I looked at the problem. It's not too hard to see that you can make up any natural number as a combination of the sequence members
but I can't prove it.
Weird...
I have heard there is some technique to prove it by using the property of a monotonic increasing series.

7. Re: Recursive definition and induction

Originally Posted by CStudent
I have heard there is some technique to prove it by using the property of a monotonic increasing series.
The post's title is " Recursive definition and induction"
Even if romsek were correct in his reading, since the sequence contains $1$ we can generate the naturals.
But why induction? The sequence $a_n$ (it is a sequence not a series) is clearly monotonic increasing. But what does that to do with anything?
Being a sequence of naturals it cannot be bounded above & convergence is out the question.
As we see here the recurrence as no solution. Thus I have no idea what a proposition for induction could be.

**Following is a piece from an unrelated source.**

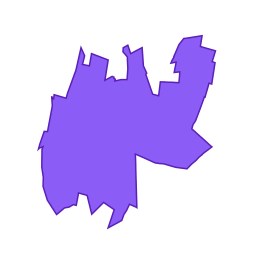 Bustamante, Tamaulipas, Mexico, rotated 188°
{"feature_id": "50627088B16485273598132", "entity_name": "Bustamante", "entity_type": "district", "adm_level": 2, "iso_a3": "MEX", "parent_name": "Mexico", "parent_adm1": "Tamaulipas", "projection": "equal_earth", "projection_center": [-99.943, 23.324], "detail": "fine", "context": "isolated", "style": "filled", "palette": "violet", "viewbox_px": 256, "rotation_deg": 188, "n_neighbors": 0, "source": "geoboundaries", "source_scale": "gbopen_adm2", "svg_char_len": 2210}
<svg xmlns="http://www.w3.org/2000/svg" viewBox="0 0 256 256"><g transform="rotate(188 128 128)"><path d="M56.0,169.3L54.0,183.6L51.2,183.2L51.2,183.9L50.9,204.8L53.9,205.4L52.9,211.5L52.1,216.6L54.0,216.9L55.1,217.0L56.2,217.2L56.3,217.2L57.0,217.3L57.9,217.4L58.0,217.4L58.5,217.5L59.3,217.6L59.5,217.6L59.8,217.6L60.0,217.7L60.3,217.7L60.9,217.8L67.7,218.8L67.5,229.7L83.5,224.8L85.2,224.4L86.7,221.9L89.1,217.7L92.1,206.8L92.2,206.6L92.6,205.1L92.4,204.7L92.7,203.8L93.4,202.1L93.6,201.6L94.1,199.9L94.5,198.2L91.9,199.1L89.9,199.8L89.5,199.9L89.5,199.2L89.6,197.1L89.7,195.5L90.0,189.4L84.6,190.8L84.2,186.6L84.1,184.4L83.9,180.0L84.9,179.9L86.0,179.8L90.7,179.4L92.4,179.2L96.9,178.7L98.1,178.7L100.2,178.4L102.4,178.2L102.2,168.9L102.2,164.2L108.3,164.9L117.9,183.7L117.1,184.9L121.4,191.7L125.2,209.6L135.7,202.0L139.7,210.0L143.9,206.8L143.6,202.8L138.5,198.3L138.2,196.0L136.4,186.7L135.7,175.8L141.2,175.0L141.5,175.0L147.6,172.7L147.4,174.6L148.9,175.3L149.0,176.4L150.9,176.9L157.5,172.0L157.1,192.6L174.5,196.6L174.5,194.2L174.6,192.0L174.9,184.2L181.9,184.6L181.0,193.5L185.7,201.0L187.6,178.1L192.8,153.6L193.4,148.9L205.8,150.7L205.7,146.5L206.4,146.4L208.0,148.8L206.1,139.8L206.1,139.6L206.1,137.1L206.3,132.9L207.2,113.3L210.5,113.0L213.1,99.7L213.7,94.7L213.3,95.2L212.9,95.8L209.6,97.7L210.2,94.9L207.9,77.1L205.0,67.4L204.0,58.4L197.8,45.3L186.7,32.4L185.3,33.8L179.8,40.0L175.1,41.6L171.5,44.5L168.5,44.2L167.9,56.8L160.6,55.8L159.9,55.7L159.1,55.6L151.9,37.6L141.8,50.9L130.3,45.2L133.8,26.3L121.3,35.6L120.0,41.8L118.0,46.0L117.1,48.9L115.9,52.7L108.8,50.7L108.2,50.4L108.7,53.6L113.9,84.2L114.7,89.1L115.0,90.9L115.0,91.2L116.1,97.8L117.1,103.2L112.8,102.0L112.4,101.9L101.3,98.7L96.6,97.3L95.1,97.2L94.9,97.2L93.3,97.2L92.3,97.2L91.9,97.2L88.7,97.4L87.7,97.5L80.3,96.4L79.0,96.2L75.0,95.7L63.9,95.8L60.0,101.1L56.0,105.5L53.8,108.8L53.5,109.1L52.7,110.0L52.3,110.5L51.9,110.9L51.2,111.5L50.4,112.8L48.8,114.5L45.9,117.3L42.3,121.0L43.5,121.7L44.0,122.1L44.5,122.4L45.7,123.2L47.4,124.4L48.0,124.8L48.7,125.3L55.3,129.7L59.9,132.8L61.4,133.9L64.7,136.0L64.1,140.4L62.1,144.5L59.2,157.3L56.8,168.8L56.7,169.5L56.0,169.3Z" fill="#8b5cf6" stroke="#5b21b6" stroke-width="1.5"/></g></svg>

The reason I asked the question that did was it really $a_n=a_{n-1}+a_{n-2}$ we see here that there is a solution in terms Fibonacci & Lucas numbers.
Now it possible to use induction.

8. Re: Recursive definition and induction

use induction on $m$

If $\displaystyle a_n < m < a_{n+1}$ for some natural number $n$

then $\displaystyle m-a_n$ is less than $m$ so it can be written as the sum of distinct elements of the sequence, say

$\displaystyle m-a_n=b_1 + b_2 + ... + b_k$ with $\displaystyle b_1<b_2<...<b_k$

show that $\displaystyle b_k<a_n$

and $\displaystyle m =b_1 + b_2 + ... + b_k+a_n$ is a sum of distinct elements

9. Re: Recursive definition and induction

I don't want to get into arguments about the precise wording of things.

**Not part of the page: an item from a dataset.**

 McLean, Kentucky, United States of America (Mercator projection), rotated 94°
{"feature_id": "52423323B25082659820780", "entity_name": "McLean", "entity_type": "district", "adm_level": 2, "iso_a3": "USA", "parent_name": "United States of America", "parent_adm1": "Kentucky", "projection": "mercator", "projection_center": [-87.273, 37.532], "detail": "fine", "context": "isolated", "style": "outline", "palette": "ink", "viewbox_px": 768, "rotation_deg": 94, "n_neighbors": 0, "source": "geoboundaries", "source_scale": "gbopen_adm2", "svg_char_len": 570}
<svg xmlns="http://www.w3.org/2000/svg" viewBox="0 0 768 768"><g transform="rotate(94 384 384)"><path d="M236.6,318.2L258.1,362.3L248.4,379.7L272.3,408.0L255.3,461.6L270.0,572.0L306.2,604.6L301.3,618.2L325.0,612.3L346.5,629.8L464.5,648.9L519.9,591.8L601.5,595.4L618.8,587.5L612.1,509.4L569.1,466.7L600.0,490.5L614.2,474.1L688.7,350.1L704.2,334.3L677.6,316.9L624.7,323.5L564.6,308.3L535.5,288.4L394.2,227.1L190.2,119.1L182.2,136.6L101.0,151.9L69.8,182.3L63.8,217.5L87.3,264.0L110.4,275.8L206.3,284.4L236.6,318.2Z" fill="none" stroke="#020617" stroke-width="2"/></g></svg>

It seems pretty clear that the recursion and initial conditions produce a sequence of positive integers

$A = \{1, 2, 3, 4, 6, 9, 13, 19, 28, 41, 60, 88, 129, 189, 277, 406, 595,872, 1278, 1873 \dots \}$

Now let's look at the missing integers

$5 = 4+1$

$7=6+1$

$8 = 6+2$

$10 = 9+1$

$11=9+2$

$12=9+3$
.
.
.
$87 = 60 + 19 + 6 + 2$

etc.

the problem is to prove such a summation always exists as the gaps in $A$ get larger and larger

coming up with an algorithm to derive the subset of A whose sum equals n would do it.